#### Instructions to follow
Rewrite the lines from the one containing "A note on convention: in every edition we publish, a pressure" through the one containing "Reads: 170 mmHg", changing "house sample" to "model figure" and keeping everything else the same. Give only those lines.

#### Record extracts

= = = = =

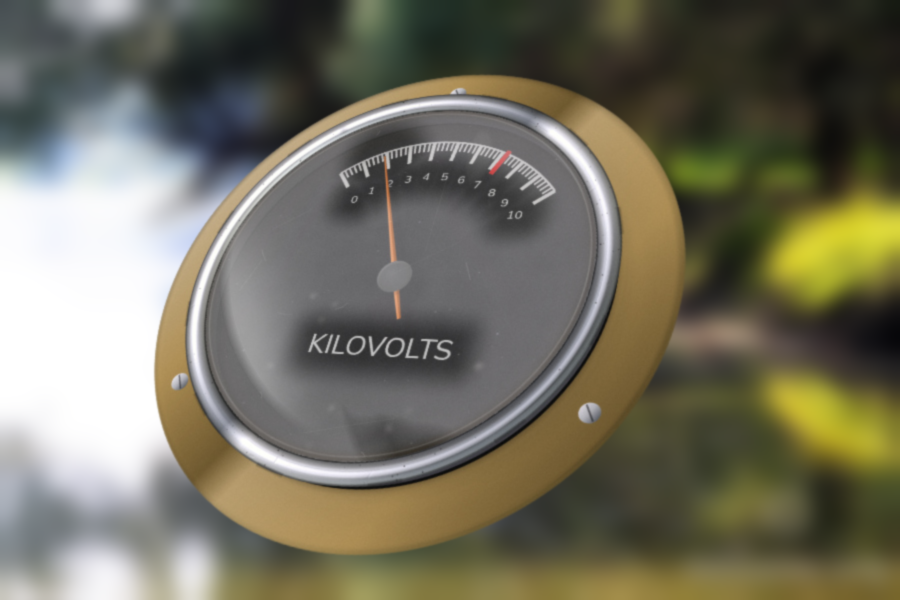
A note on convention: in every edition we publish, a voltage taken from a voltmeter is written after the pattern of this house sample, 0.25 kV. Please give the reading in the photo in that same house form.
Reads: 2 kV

= = = = =

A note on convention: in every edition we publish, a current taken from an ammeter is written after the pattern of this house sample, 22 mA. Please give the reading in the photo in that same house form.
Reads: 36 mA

= = = = =

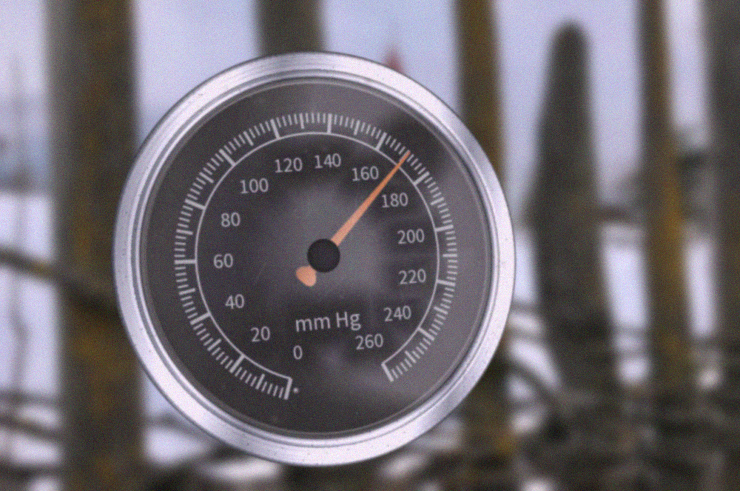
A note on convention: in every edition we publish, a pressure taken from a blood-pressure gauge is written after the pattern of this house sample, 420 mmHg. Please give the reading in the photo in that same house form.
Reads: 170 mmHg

= = = = =

#### Reply to the exercise
A note on convention: in every edition we publish, a pressure taken from a blood-pressure gauge is written after the pattern of this model figure, 420 mmHg. Please give the reading in the photo in that same house form.
Reads: 170 mmHg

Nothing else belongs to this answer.